Vermont prepared to risk $8 million over ‘may contain GMO’ label


By Bruce Parker | Vermont Watchdog

MONTPELIER, Vt. — A GMO food-labeling bill overwhelmingly OK’d in the Senate this week may not inform consumers about what’s in their food. It will, however, expose Vermont to a possible $8 million lawsuit.

GMO MANIA: Vermont is on track to become the first state to require mandatory labeling of suspected GMO foods.

The Senate on Tuesday voted 26-2 in favor of an amended GMO bill that requires processed food manufacturers to label products suspected of containing genetically engineered ingredients.

Despite the bill’s lofty aims, labels on processed foods will say only that products “may be” partially produced with genetic engineering — leaving consumers in the dark on whether foods actually contain GMO.

During the Senate report on H.112, the bill’s chief backers were forced to clarify the point.

“It would be quite expensive and too onerous to require every manufacturer of every product to test every ingredient to put a definitive ‘this does’ or ‘this does not’ (contain GMO),” said state Sen. David Zuckerman, P-Chittenden.

That comment raised the ire of state Sen. Margaret Flory, R-Rutland, who wondered how the bill would be of any use to consumers.

“A company doesn’t have to know if it’s GMO? They can simply put on the label, ‘This may contain GMO products’?” Flory asked.

“Sure, just like they do with other things,” Zuckerman replied. “… It’s not a requirement of any company to ascertain all the different ingredients.”
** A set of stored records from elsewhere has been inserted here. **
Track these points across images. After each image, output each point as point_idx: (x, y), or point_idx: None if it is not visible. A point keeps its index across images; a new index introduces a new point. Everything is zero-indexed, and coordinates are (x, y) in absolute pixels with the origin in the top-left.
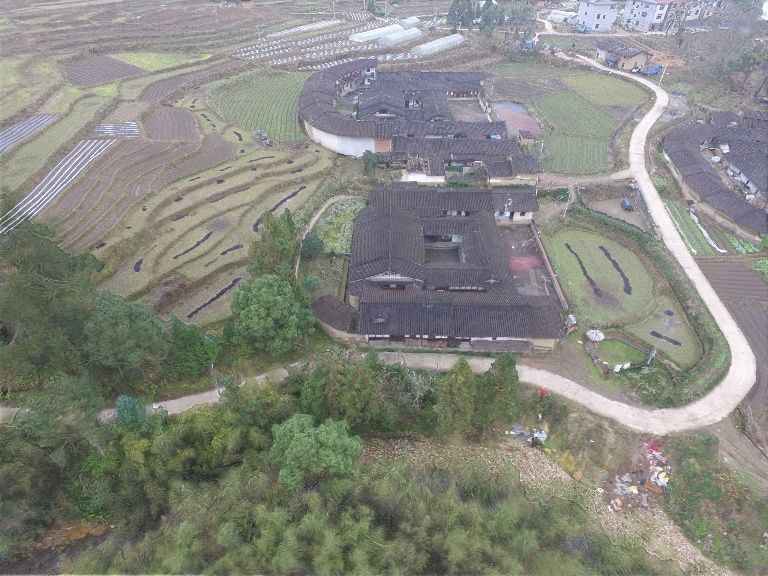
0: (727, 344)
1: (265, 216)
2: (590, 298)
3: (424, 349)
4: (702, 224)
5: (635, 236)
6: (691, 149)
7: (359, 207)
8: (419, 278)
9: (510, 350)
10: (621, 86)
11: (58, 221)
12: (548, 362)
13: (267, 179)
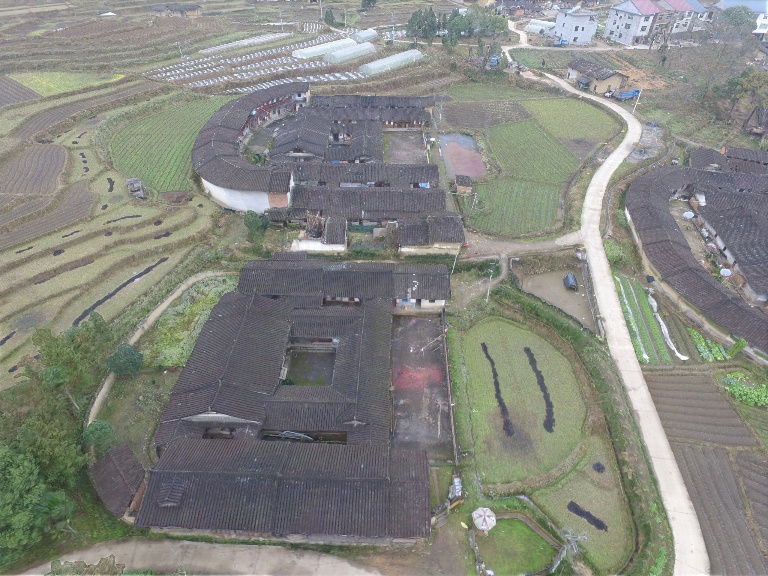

“If this law is intended to say we have a right to know what we eat, how does it achieve that if everybody can put ‘this may contain GMO’?” Flory inquired further.

“It’s really up to the product manufacturer,” Zuckerman replied.

Prior to approving the bill, senators said the state would need a legal defense fund to defend the dubious warning label in court.

“We heard testimony from the assistant attorney general that the estimate is between $5 million and $8 million should we lose and be required to pay attorneys fees and other court costs,” said state Sen. Richard Sears, D-Bennington.

The bill calls for the creation of a $1.5 million legal fund for genetically engineered food labeling. Money for the fund would be generated through settlements with the attorney general’s office, as well as from private and public donations and grants.

Sears told colleagues that constituents are lining up to support the state’s looming legal battle.

“I had one e-mail from a constituent who said, ‘Grow some backbone and vote for this bill and we’ll send you all kinds of money,’” the senator said while reporting on the bill.

State Sen. Kevin Mullin, R-Rutland, found the fund highly objectionable.

“It looks like Vermont is for sale, and that people can give a large chunk of money, and that the money can be deposited into a fund for lawsuits. I don’t recall ever opening the door like this before,” he said.

Despite controversy surrounding GMOs, H.112 doesn’t determine whether genetically modified foods present a real danger to consumers.

“The question that this bill addresses is not the safety or danger of genetically modified organisms. The question the bill addresses is the right to know,” said state Sen. Richard McCormack, D-Windsor.

“If there are people who have suspicions that GMOs are not healthy for them, even if it turns out that scientifically they are wrong — which we don’t know, because no one has ever proven their safety — it’s their bodies, it’s their right to know,” McCormack said.

Flory said she found it “disturbing” her colleagues would place warnings on foods the World Health Organization, U.S. Food and Drug Administration and American Medical Association say are safe. She was equally concerned the labels might not tell consumers that specific food items actually contain GMO.

GMO labeling is among the most popular bills in Vermont. The Castleton Polling Institute found that 79 percent of Vermonters support GMO warning labels.

Some senators who voted for the bill said they were responding to the demands of their constituents.

“I did not have my mind made up. But after weeks of testimony, it was very clear and obvious that the people we represent, who send us here, definitely wanted this bill passed,” said state Sen. Robert Starr, D-Essex-Orleans.

Others warned that Vermont was risking a legal rebuke reminiscent of the state’s crushing court loss over milk produced from cows on synthetic growth hormones.

Mullin, who ultimately voted for the bill, expressed worries over a high-stakes court battle.

“It’s troublesome that we have language creating a defense fund. It seems we should be crafting a bill that is defensible on its own merits rather than setting up a fund that will pay for possibly one more loss.”